Asajj Ventress has been starved and beaten, and she lifts the face of a broken woman to his. She stares at him dully, barely recognizing him.

He decides to give her a clue. "Do you remember me, my dear?"

She knows him then. Slowly, her face contorts in hatred, and she tries to spit at his feet. "You let that boy kill my Master," she says.

"Your Master was a traitor, planning to betray me, too old and not nearly as powerful as Skywalker, the boy he would have had you kill." Sidious' rage is as potent as a cracking whip. "You might have destroyed everything."

He ignites his lightsaber, the blood-colored blade eager to drink more. He raises it above her head and says, "To what Kenobi and Skywalker might have done long ago."

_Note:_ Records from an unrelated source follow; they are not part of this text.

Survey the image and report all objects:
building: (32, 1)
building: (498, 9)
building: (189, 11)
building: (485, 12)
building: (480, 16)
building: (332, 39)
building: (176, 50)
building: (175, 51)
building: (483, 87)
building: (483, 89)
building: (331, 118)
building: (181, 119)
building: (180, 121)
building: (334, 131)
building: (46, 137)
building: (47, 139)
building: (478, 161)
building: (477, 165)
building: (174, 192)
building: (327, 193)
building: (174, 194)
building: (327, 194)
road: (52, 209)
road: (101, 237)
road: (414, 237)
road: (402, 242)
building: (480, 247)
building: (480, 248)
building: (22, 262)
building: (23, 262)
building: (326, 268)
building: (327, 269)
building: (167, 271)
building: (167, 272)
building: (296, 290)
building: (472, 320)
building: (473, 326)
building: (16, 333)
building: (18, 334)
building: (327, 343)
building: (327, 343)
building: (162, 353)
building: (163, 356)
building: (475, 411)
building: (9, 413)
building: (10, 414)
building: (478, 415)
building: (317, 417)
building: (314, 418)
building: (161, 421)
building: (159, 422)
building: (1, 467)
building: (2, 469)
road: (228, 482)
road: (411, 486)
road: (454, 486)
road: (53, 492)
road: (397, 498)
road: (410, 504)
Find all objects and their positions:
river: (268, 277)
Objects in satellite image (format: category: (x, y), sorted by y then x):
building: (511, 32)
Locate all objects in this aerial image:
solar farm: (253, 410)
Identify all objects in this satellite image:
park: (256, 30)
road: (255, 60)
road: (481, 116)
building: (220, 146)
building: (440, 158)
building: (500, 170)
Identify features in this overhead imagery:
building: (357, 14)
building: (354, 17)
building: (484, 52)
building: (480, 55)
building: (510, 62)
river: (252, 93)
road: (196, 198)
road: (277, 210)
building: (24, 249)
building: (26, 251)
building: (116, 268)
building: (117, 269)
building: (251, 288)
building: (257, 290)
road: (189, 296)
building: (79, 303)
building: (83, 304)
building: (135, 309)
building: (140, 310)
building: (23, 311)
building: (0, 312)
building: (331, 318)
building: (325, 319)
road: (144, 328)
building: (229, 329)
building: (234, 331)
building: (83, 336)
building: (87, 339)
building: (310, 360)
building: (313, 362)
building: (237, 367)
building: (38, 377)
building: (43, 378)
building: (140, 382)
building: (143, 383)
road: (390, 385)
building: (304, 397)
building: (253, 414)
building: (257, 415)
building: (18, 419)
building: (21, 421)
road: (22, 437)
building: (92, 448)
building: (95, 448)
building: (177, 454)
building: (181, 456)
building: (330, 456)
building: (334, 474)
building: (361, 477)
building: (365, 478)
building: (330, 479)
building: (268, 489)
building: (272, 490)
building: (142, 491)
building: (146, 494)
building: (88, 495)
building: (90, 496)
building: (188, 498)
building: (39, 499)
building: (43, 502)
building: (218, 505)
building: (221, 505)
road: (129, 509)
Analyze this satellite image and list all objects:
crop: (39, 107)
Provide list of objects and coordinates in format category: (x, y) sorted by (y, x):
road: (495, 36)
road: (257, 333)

She looks up at him, praying to see a scrap of that unknown emotion, pity, in Sidious' face. Instead, all she sees are reflections of flame in Emperor Palpatine's yellow eyes.

Asajj Ventress dies with two words on her lips. A breath, and a name.

The name of her Master.

The name is, Oh, Ky.


In Five Hundred Republica, and yet still innocent: Padmé Amidala stares at the horizon, and stares at the man begging her to wait, and realizes that her husband, the Annie she fell in love with, is lost to her forever. This cold-eyed, distant stranger still professes love, and tells her that he is going to Mustafar to put an end to the war. Forever. In one night.

Their baby is restless inside her, kicking heartily. She begs Anakin not to leave, but he slips out from underneath her touch and turns away and flies out of Coruscant and out of her life and out of her knowledge and out of their future.

Padmé Amidala learns how it feels when your heart breaks, or so she thinks. But a greater treachery is still waiting for her. For Anakin Skywalker has not yet concluded all the pain and heartbreak he must cause.